(Dataset entries)
────────

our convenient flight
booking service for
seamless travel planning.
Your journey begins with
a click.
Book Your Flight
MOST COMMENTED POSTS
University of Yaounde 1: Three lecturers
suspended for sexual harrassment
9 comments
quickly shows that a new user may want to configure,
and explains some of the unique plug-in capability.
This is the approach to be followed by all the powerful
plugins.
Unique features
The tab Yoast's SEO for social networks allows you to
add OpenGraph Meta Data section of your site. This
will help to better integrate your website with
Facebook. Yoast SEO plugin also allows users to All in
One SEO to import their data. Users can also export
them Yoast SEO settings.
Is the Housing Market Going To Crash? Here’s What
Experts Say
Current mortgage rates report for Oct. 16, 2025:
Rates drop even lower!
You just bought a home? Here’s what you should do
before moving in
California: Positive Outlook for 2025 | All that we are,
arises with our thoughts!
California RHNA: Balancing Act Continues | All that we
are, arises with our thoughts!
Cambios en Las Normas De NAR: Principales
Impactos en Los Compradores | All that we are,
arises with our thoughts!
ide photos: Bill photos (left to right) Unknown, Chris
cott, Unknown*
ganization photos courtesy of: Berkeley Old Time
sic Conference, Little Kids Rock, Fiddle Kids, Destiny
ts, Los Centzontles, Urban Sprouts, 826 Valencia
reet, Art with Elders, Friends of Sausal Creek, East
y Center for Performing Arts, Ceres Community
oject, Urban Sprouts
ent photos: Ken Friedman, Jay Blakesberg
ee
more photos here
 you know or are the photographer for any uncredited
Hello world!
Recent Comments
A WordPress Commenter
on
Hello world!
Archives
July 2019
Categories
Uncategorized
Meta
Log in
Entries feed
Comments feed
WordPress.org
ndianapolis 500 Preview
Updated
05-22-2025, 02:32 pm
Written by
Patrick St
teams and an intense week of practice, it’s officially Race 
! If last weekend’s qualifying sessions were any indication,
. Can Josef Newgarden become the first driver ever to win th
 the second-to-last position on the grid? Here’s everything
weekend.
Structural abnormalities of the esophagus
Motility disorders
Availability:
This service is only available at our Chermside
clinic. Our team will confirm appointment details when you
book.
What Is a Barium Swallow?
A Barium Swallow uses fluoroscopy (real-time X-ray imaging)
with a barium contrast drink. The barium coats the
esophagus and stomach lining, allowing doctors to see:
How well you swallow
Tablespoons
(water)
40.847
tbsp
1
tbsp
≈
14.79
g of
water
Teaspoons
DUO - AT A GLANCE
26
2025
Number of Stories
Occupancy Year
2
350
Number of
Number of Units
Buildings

────────

» WHAT YOU HAVE TO DO:
Scan the entries above for the word "Yoast" and collect each line holding it.

» RESULT OF THIS EXERCISE:
The tab Yoast's SEO for social networks allows you to
Facebook. Yoast SEO plugin also allows users to All in
them Yoast SEO settings.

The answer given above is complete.